Al Gore has “acted as a lightning rod for the bitter divide that has scarred the US public and political discourse on [climate change]” ever since the release of his Oscar-winning film ‘An Inconvenient Truth’, says Adam Corner, Research Director at Climate Outreach, in New Scientist. Now he’s back with ‘An Inconvenient Sequel’, but since then “public attitudes to the political establishment have changed markedly”. “In this context, is a film fronted by a highly polarising political figure the right choice for a big-budget climate campaign in 2017?”, Corner asks. “The documentary can only hope to further galvanise the already-concerned”, he concludes, adding that “An Inconvenient Sequel would have more chance of sparking conversations among the disengaged if it gave more prominence to perspectives other than Gore’s”.

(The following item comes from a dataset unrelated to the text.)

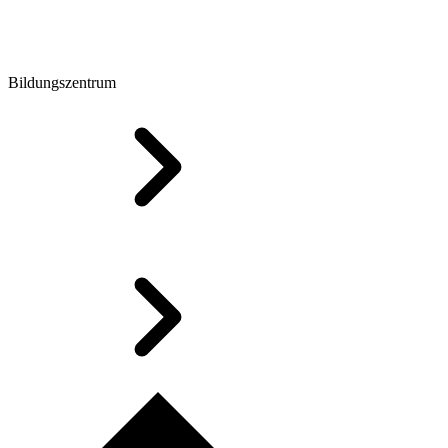
Bildungszentrum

A feature in Bloomberg examines the impact that the Church of England has had on encouraging carbon-producing companies to act on climate change. Through their £7.9 billion ($10 billion) fund, that that finances the church’s mission activities, cathedral costs, and clergy pensions, “the church has been quietly—and successfully—engaging with European companies in the energy and mining industries”. For example it was “instrumental” partner in passing Exxon shareholder resolution. Since then BP, BHP Billiton, and Royal Dutch Shell “have all voluntarily adopted similar climate change steps to those sought at Exxon”.
Many of the things Trump says about coal, climate change and the environment “bear a strained relationship with the truth”, says a New York Times factcheck. The feature investigates five of the US president’s most prominent climate and environmental claims as president, from stating that coal has made a comeback to claiming that the Paris Agreement was binding. “These exaggerations have become common refrains for the president”, the piece concludes, “but he appears to have dropped some of his previous assertions since taking office”, such as “calling climate change a hoax, at least in public statements”.
Scott Pruitt, administrator for the US Environmental Protection Agency, is considering an adversarial approach to finding answers about climate change, where two scientific teams would go head-to-head in a debate of some sort. But it’s “not at all clear” that this “spurious ‘red team–blue team’ debate” will advance that goal, says an editorial in Nature. The piece points out that the “exercise could create the false impression that there is a debate in the scientific community about the fundamentals, when in fact researchers are busy trying to work out an array of (very important) details and bolster confidence in their projections”. Instead the Trump administration should follow the “time-tested process” of submitting its questions to the national academy, the editorial concludes.
The Barents Sea region of the Arctic, north of Finland and western Russia, has seen dramatic sea ice loss over the past few decades. A new study combines observations since 1850 with climate model simulations to examine the recent record low winter Barents Sea ice extent. They find that current winter sea ice extent is 66% lower than it was prior to 1979, and is also much lower than suggested by all climate models assessed. This sea ice loss is unprecedented in the observational record. Climate model projections suggest a winter ice-free Barents Sea between 2061–2088. The large spread in projections of ice-free conditions highlights the importance of internal variability in driving recent and future sea ice loss.